Abhijit Chokshi, Founder of Stockifi.in, noted how the tariff hikes have sparked volatility in financial markets.

"The US is increasing tariffs to 20%+ on average - similar to Great Depression levels—and is threatening to impose a 100% tariff on BRICS nations. This isn't just a trade war; it's an economic earthquake that could shake your Portfolio," Chokshi wrote on social media platform X on Tuesday.

He noted: 

1. The US is considering a 100% tariff on imports from BRICS nations—Brazil, Russia, India, China, and South Africa. That means prices for everyday goods could skyrocket overnight. Chinese electronics, Indian textiles, Brazilian coffee, Russian metals, and South African minerals—all could double in price.

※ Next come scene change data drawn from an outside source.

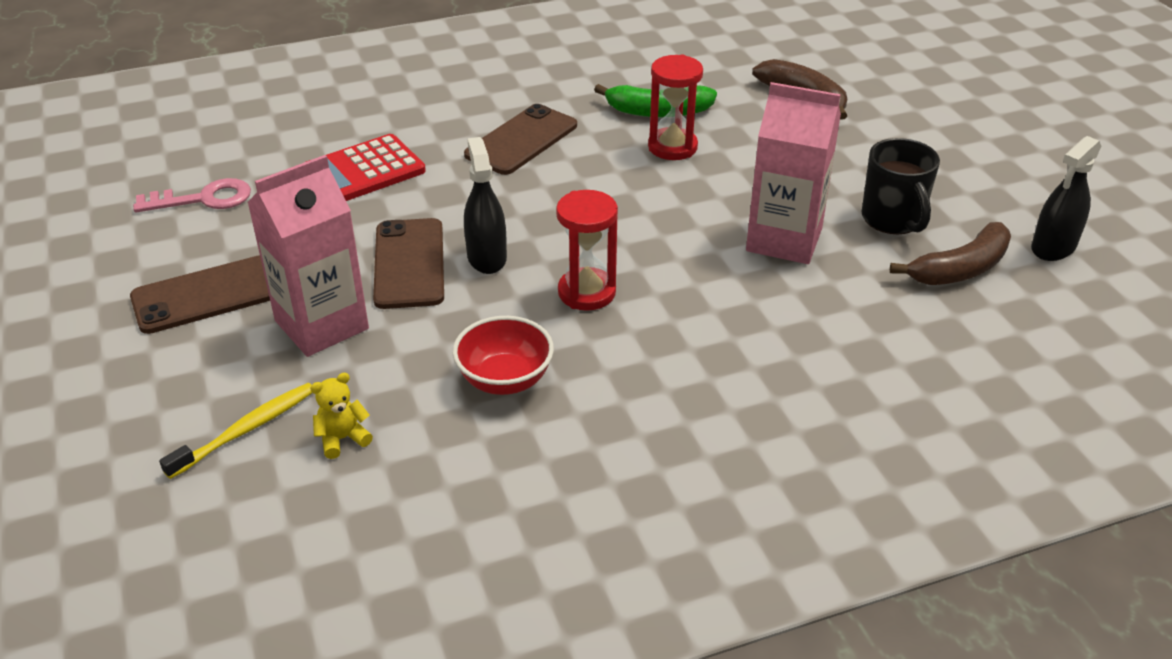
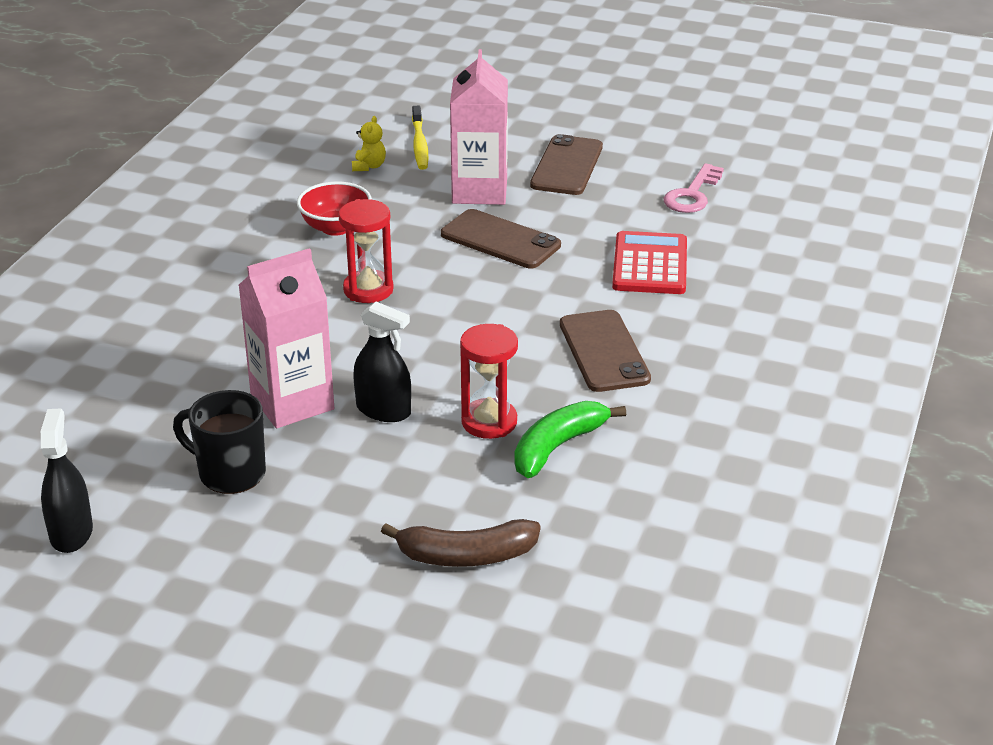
camera: 130 degrees right, 5 degrees down
(486, 257) = (464, 270): black spray bottle -> black spray bottle (383, 410)
(960, 269) = (132, 463): brown banana -> none

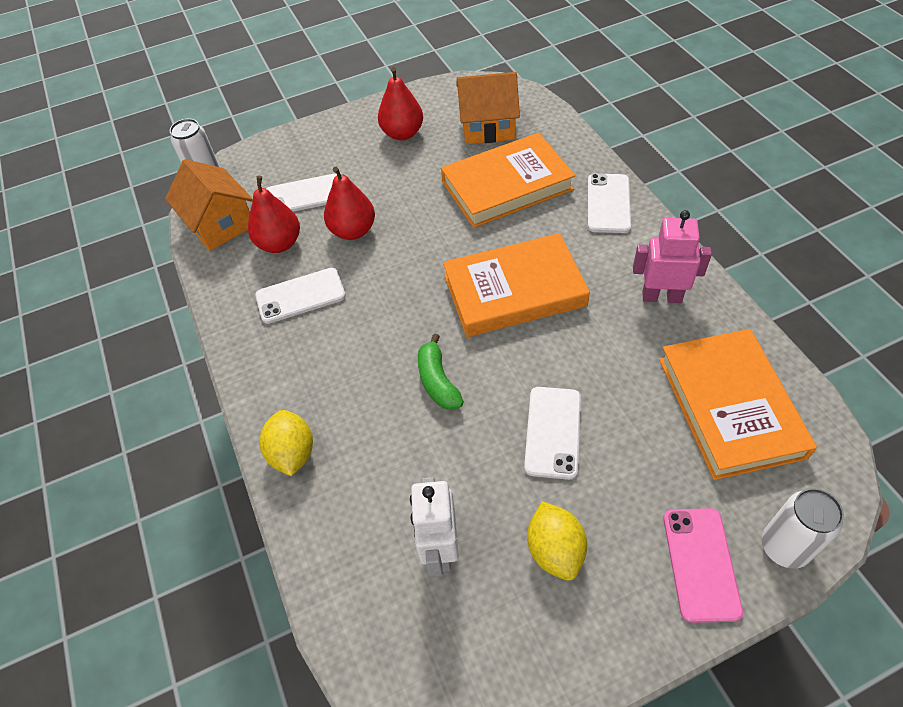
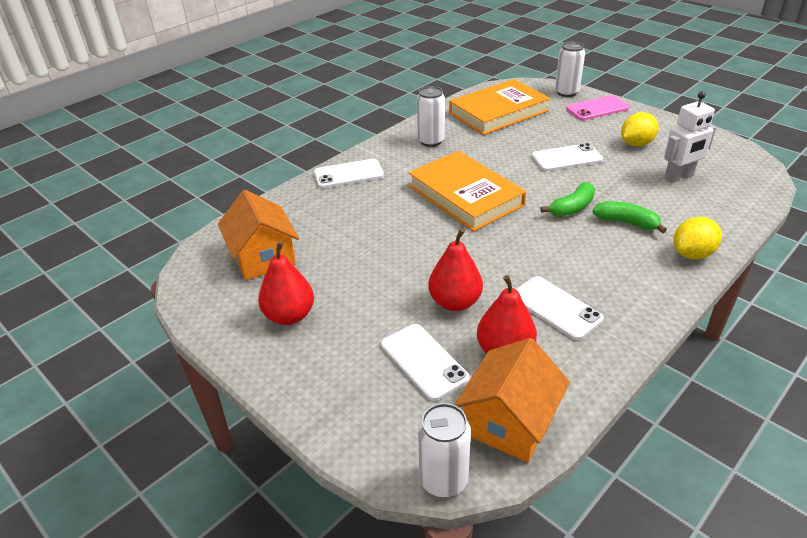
camera: 115 degrees left, 15 degrees down
(380, 422) = (626, 223): none -> green banana
(507, 185) = (348, 226): orange book -> none
(661, 297) = (431, 141): pink robot -> white can

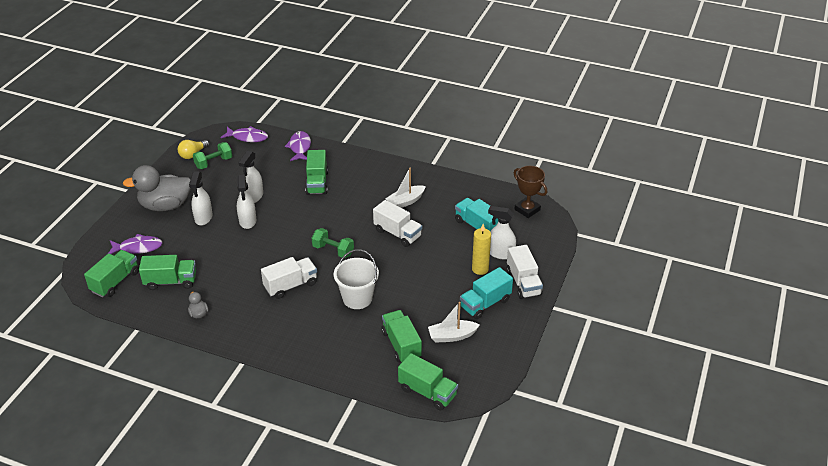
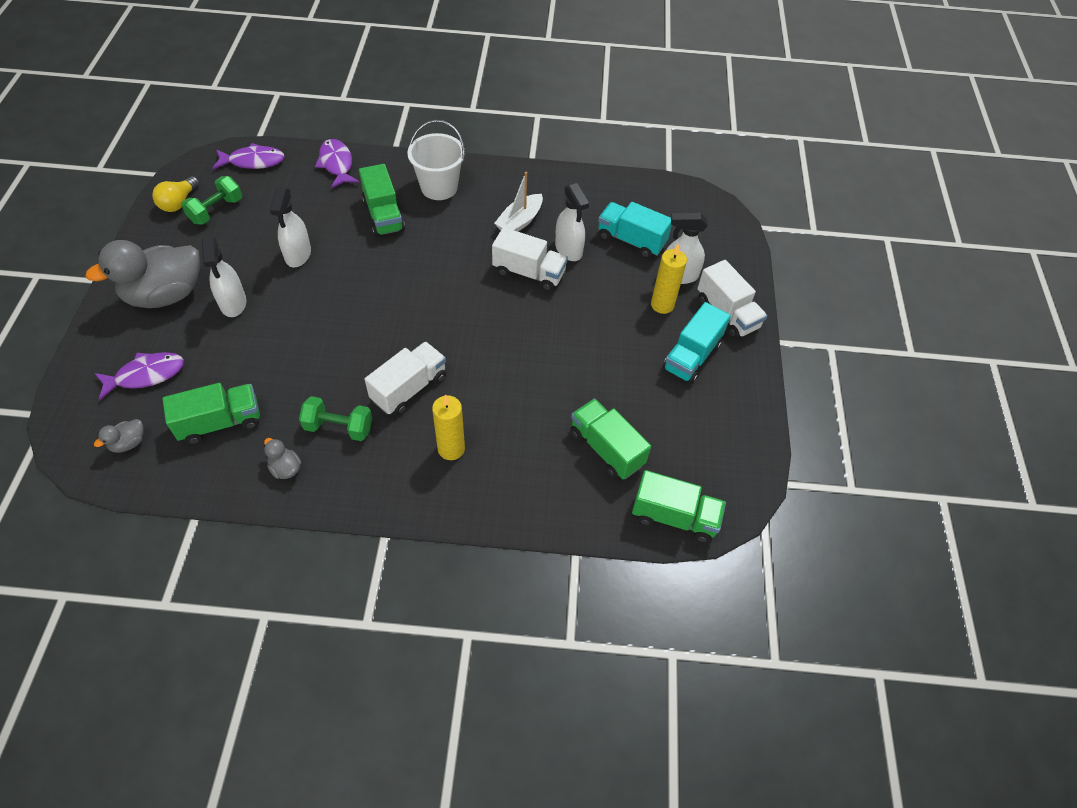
camera: 20 degrees left, 15 degrees up
(115, 282) = (128, 443): green truck -> grey duck
(247, 221) = (304, 296): white spray bottle -> white spray bottle (569, 249)
(302, 324) = (451, 449): none -> yellow candle
(333, 250) = (449, 318): green dumbbell -> green dumbbell (339, 427)
(357, 298) = (514, 388): white bucket -> white bucket (439, 187)
(452, 336) = (669, 417): white boat -> none
(527, 210) = (684, 204): brown trophy -> none

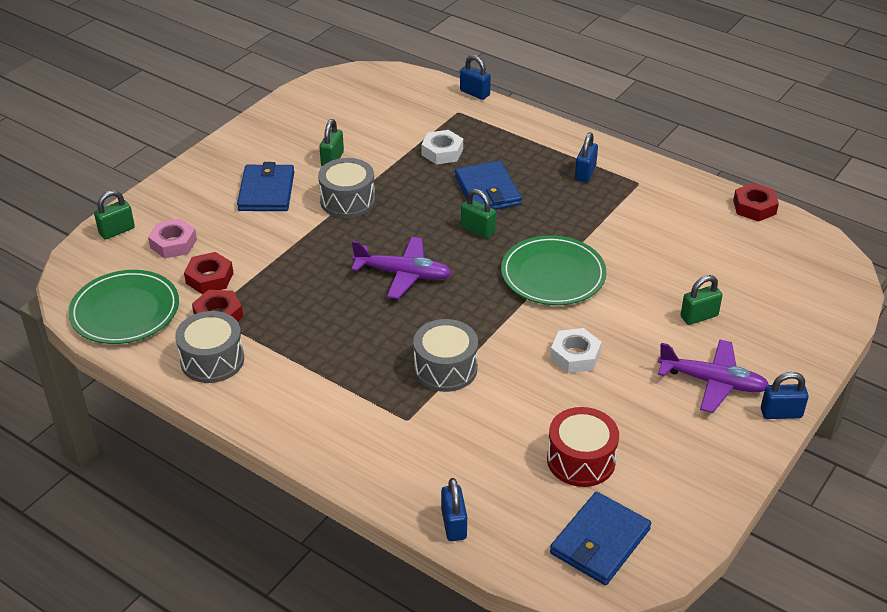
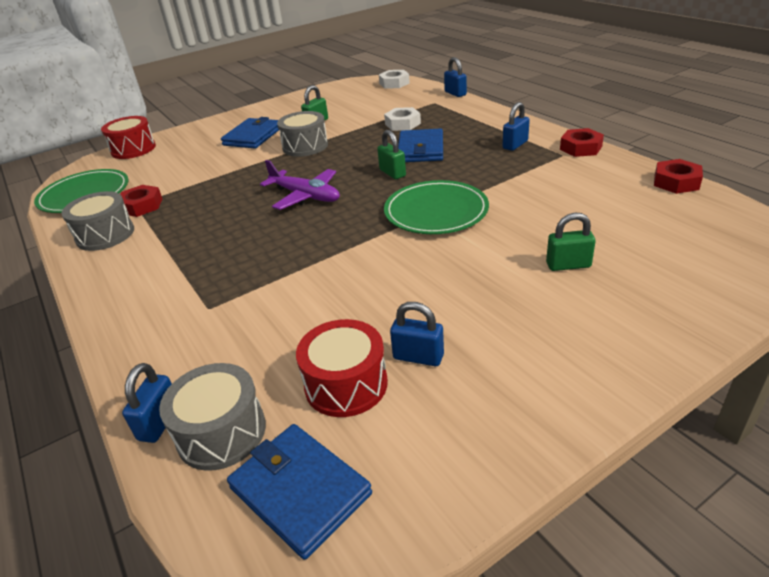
camera: 25 degrees right, 5 degrees down
(117, 231) = (133, 149): green padlock -> red drum
(173, 243) = (160, 159): pink nut -> none
(209, 278) = (161, 182): red nut -> red nut (580, 148)
(445, 368) = (279, 271): grey drum -> grey drum (221, 432)
(575, 356) = (411, 280): white nut -> white nut (394, 83)
(600, 541) = (300, 491): blue wallet -> blue wallet turned 75 degrees clockwise
(712, 382) = (551, 332): purple plane -> none
(781, 413) = (627, 384): blue padlock -> blue padlock (418, 357)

2. Remember how inflation hurt your savings?  This move could make it worse. Tariffs act like a hidden tax on consumers, and history proves it.

3. The Smoot- Hawley Tariff of 1930 worsened the Great Depression. Instead of helping local industries, it spiked inflation and crushed global trade. A 100% tariff on BRICS countries won’t just raise prices—it will also disrupt supply chains.

4. Tech giants like Apple and Tesla rely on Chinese components. A sudden tariff hike means production costs rise, leading to more expensive gadgets and potential shortages.

5. The auto industry will feel the heat too. Critical metals from Russia and South Africa—like palladium and platinum—are used in car manufacturing. Prices could surge. But this isn’t just about America. BRICS nations won’t sit idle. They have their own weapons—counter-tariffs.

6. China could strike back by restricting rare earth exports—critical for everything from iPhones to military equipment. Russia might tighten energy supplies, worsening fuel costs worldwide.

7. Brazil could target U.S. agricultural exports, hurting American farmers. The retaliation could lead to a global trade war, slowing down economic growth at a time when the world is still recovering from past shocks.

8. BRICS countries have been actively working to reduce their dependence on the U.S. dollar. This move will only accelerate that shift. They could increase trade in local currencies, sidestepping the dollar entirely. That would weaken America’s financial dominance over time.

9. India, a key US ally, might be forced into a tough spot—choosing between its economic ties with BRICS and its strategic partnership with the U.S. The bigger picture? This tariff war could reshape global alliances and permanently change how trade works. Are we ready for another inflation wave? Because that’s exactly where this road leads.

Tariff war

Reacting to Trump's latest tariffs, billionaire investor Warren Buffett said tariffs can be likened to an act of war. In an interview with CBS, Buffett expressed his belief that tariffs ultimately serve as a tax on goods, potentially leading to increased prices for consumers. 

The 94-year-old, renowned for his investment prowess, highlighted Berkshire Hathaway's significant tax contributions over the years, emphasizing the economic repercussions of such actions. As Buffett stated, considering the long-term impacts is crucial in understanding the implications of economic decisions.

The recent implementation of new tariffs by President Trump marks a significant escalation in his trade policies, surpassing the economic impact of his entire first term. According to the Tax Foundation, the tariffs imposed in 2018-2019 caused a 0.2% reduction in US GDP. The latest tariffs on Canada and Mexico are expected to exceed this impact, with the group projecting a higher cost, even without considering potential retaliation and additional tariffs on China.

Erica York, the Vice President of Federal Tax Policy at the Tax Foundation, describes Trump's trade actions as an annual tax increase of $130 billion on American households. This could translate to an increase of $1,000 in costs per household.